Die neue Präsidentin Samia Suluhu Hassan gibt Grund zur Hoffnung auf mehr Demokratie.
Mwanza: Normalerweise drängeln hupende Taxis durch die Straßen von Tansanias zweitgrößter Stadt. Doch an einem schwülen Jännertag bebte die Uferpromenade unter den Füßen Tausender Demonstrierender. Sie färbten die Siedlung am Südufer des Victoriasees in Rot, Blau und Weiß, den Farben der oppositionellen „Partei für Demokratie und Fortschritt“. Ihre Finger streckten sie zum Victory-Zeichen in die Luft und es ertönte ein Freudenschrei in Richtung ihres Anführers, Freeman Mbowe.
Noch vor wenigen Wochen wäre eine solche Kundgebung aufgelöst worden. Vermutlich mit Schlagstöcken und Tränengas. So war es unter dem autokratischen Präsidenten John Magufuli üblich. Der Staatschef, Spitzname „Bulldozer“, hatte 2016 ein Verbot für öffentliche Oppositionsversammlungen ausgesprochen. Im Jahr zuvor war der Populist mit dem Versprechen an die Macht gelangt, mit Tansanias verstaubter Bürokratie und Korruption aufzuräumen.
Aber bald schon verwandelte er das ostafrikanische Land in eine Diktatur. Journalist:innen und Kritiker:innen ließ er ebenso ins Gefängnis werfen wie „Impf-Befürworter:innen“ während der Covid-Pandemie. Er selbst starb im März 2021 – an Herzversagen, wie es offiziell hieß. Die Opposition vermutet, dass der Corona-Leugner Opfer seiner eigenen Gesundheitspolitik wurde.
Erste Muslima als Präsidentin
Über Nacht kam Magufulis Stellvertreterin Samia Suluhu Hassan ins Amt: Sonnenbrille, Lippenstift, bunter Hidschab. Die erste Muslima im höchsten Amt gibt sich progressiv. „Die Situation für Medien und Menschen, die die Regierung kritisieren, hat sich seit Präsidentin Samias Amtsantritt signifikant gebessert“, sagt Daniel Lema, Demokratieforscher bei der Denkfabrik Freedom House. Aktivist:innen würden nicht länger verhaftet oder gefoltert. „Wir hören auch nicht länger von Entführungen, plötzlichem Verschwinden oder böswilligen Klagen wie unter der früheren Regierung“, so Lema.
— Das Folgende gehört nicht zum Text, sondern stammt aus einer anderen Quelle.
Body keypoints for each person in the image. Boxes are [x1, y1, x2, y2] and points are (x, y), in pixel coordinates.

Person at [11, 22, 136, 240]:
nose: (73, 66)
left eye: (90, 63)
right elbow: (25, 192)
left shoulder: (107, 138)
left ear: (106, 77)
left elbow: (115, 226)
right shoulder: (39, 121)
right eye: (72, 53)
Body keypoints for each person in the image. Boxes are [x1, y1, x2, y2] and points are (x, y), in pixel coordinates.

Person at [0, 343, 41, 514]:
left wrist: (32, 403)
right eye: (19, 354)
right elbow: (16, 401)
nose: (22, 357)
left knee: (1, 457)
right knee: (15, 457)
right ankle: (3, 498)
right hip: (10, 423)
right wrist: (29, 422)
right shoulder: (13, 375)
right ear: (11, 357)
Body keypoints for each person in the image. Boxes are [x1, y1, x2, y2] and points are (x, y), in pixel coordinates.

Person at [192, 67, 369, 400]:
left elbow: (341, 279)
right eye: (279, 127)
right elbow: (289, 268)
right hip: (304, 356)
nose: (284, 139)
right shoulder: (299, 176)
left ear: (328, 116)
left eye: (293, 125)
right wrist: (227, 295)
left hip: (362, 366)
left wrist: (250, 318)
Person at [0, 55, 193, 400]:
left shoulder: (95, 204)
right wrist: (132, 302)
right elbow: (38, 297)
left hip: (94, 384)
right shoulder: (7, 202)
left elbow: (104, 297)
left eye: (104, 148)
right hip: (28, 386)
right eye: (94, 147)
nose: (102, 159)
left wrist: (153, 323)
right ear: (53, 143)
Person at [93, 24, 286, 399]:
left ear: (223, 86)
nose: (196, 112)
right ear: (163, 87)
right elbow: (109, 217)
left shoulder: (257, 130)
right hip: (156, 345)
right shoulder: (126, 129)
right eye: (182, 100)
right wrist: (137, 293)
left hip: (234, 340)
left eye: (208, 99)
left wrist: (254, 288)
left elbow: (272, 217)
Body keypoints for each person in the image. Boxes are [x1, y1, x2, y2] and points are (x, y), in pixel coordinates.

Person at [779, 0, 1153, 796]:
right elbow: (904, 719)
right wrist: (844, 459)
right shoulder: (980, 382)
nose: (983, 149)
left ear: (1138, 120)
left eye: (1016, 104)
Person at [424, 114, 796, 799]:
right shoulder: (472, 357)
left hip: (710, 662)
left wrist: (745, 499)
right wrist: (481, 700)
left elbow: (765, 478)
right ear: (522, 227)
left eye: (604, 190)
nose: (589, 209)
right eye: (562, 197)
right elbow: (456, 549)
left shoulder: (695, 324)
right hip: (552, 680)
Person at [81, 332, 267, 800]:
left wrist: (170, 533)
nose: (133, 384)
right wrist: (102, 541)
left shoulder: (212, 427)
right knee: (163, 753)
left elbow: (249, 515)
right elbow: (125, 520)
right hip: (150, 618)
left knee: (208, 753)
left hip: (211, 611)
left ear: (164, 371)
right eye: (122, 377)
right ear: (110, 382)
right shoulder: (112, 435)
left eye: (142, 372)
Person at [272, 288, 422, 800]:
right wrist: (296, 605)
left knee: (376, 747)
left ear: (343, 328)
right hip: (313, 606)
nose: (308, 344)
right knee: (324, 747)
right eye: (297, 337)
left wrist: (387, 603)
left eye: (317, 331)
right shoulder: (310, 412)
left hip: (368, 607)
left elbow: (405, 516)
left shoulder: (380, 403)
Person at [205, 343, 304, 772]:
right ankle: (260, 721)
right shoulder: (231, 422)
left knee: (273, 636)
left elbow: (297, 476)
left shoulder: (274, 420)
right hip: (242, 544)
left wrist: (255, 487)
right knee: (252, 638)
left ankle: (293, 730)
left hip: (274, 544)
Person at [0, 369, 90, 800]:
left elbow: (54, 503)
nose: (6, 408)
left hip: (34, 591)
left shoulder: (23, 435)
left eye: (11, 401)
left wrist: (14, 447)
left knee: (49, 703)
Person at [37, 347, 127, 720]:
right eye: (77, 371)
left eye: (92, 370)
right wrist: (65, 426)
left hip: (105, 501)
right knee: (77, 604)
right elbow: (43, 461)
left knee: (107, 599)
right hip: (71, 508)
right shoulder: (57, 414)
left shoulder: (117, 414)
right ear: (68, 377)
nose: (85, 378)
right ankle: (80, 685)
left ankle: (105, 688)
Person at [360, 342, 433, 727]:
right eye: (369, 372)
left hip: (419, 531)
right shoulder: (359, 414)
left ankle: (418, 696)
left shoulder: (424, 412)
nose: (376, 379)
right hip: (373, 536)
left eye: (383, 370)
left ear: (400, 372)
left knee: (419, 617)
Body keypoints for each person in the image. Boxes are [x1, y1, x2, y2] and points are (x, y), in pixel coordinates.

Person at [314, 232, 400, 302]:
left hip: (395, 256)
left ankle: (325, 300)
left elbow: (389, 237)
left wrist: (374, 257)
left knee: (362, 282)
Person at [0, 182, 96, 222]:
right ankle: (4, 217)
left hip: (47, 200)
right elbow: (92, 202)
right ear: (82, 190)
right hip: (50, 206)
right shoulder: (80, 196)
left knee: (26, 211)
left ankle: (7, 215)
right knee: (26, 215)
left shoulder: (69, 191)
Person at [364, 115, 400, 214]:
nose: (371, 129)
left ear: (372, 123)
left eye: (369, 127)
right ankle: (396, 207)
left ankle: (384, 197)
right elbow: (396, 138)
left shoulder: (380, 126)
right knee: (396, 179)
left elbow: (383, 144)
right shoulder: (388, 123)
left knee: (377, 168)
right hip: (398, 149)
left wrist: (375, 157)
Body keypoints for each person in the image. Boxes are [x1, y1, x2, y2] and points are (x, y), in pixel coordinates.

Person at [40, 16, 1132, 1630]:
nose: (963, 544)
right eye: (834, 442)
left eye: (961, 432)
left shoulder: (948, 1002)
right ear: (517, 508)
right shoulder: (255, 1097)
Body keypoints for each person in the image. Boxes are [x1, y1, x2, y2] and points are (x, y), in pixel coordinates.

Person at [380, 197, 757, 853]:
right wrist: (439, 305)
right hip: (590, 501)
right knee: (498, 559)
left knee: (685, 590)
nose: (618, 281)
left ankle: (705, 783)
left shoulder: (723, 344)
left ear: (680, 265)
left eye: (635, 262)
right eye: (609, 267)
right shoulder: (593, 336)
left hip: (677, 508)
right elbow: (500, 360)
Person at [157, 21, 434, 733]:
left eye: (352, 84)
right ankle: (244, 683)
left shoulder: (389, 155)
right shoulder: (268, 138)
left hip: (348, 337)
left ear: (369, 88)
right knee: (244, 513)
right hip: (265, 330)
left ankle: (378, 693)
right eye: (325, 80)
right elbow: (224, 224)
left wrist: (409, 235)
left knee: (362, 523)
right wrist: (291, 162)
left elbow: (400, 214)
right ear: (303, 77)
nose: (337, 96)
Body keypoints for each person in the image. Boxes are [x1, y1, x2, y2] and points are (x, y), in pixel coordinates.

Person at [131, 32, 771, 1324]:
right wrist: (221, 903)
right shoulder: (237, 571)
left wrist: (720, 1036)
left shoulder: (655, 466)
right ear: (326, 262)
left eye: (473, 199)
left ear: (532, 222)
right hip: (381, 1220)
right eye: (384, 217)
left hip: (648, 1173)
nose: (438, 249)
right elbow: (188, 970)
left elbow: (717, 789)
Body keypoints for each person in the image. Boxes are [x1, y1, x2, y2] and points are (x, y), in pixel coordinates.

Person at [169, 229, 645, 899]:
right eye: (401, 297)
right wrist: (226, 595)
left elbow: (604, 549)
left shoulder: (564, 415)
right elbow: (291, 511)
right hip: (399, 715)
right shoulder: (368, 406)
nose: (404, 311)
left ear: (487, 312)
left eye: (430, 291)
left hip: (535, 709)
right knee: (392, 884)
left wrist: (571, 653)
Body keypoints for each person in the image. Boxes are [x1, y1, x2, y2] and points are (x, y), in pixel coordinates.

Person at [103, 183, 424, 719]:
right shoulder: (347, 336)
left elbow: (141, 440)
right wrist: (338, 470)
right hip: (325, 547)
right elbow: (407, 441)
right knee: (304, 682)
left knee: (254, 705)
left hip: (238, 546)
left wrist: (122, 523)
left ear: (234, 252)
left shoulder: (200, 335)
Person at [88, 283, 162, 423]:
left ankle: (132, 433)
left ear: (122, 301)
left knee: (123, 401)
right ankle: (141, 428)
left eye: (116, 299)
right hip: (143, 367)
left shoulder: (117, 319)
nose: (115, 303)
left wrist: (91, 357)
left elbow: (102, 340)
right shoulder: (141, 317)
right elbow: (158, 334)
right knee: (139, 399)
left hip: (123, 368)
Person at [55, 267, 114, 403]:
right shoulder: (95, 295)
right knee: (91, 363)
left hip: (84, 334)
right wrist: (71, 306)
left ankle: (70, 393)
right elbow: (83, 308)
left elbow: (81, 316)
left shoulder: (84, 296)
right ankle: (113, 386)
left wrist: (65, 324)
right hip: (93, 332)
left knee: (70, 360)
Spürbar wurde der frische Wind zu Jahresbeginn, als Hassan nach sieben Jahren das Oppositionsverbot aufhob. „Nachdem ich Präsidentin wurde, habe ich erkannt, wie dringend wir Versöhnung brauchen“, so Hassan.
Kurz darauf kehrte der tansanische Oppositionspolitiker Tundu Lissu in seine Heimat zurück. Er hatte sechs Jahre in Belgien gelebt. Dorthin war er 2017 geflohen, als unbekannte Täter ihn mit 16 Schüssen niederstrecken, zum Sterben zurückließen und er wie durch ein Wunder überlebte.
Lissus Rückkehr sei „ein Schritt, der demokratische Werte und Prinzipien in Tansania wieder verankert“, ist Ringisai Chikohomero überzeugt. Laut dem Forscher an der panafrikanischen Denkfabrik „Institute for Security Studies“ gelte es aber, die „entscheidende Phase“ abzuwarten, also die nächste Wahl 2025. Denn die meisten von Präsidentin Hassans Reformen bestehen bisher nur aus mündlichen Zusagen; immer noch sind etliche restriktive Gesetze aus der Magufuli-Ära in Kraft. Auch in Hassans Amtszeit wurden vereinzelt wieder Oppositionelle verhaftet und Zeitungen geschlossen. Ihre Reformen drohen zu scheitern und das ausgerechnet an ihrer eigenen Partei. Die „Chama Cha Mapinduzi“, die „Partei der Revolution“ dominiert Tansanias Politik seit der Unabhängigkeit 1961. Nach wie vor gibt es unter ihren Mitgliedern viele Magufuli-Anhänger:innen.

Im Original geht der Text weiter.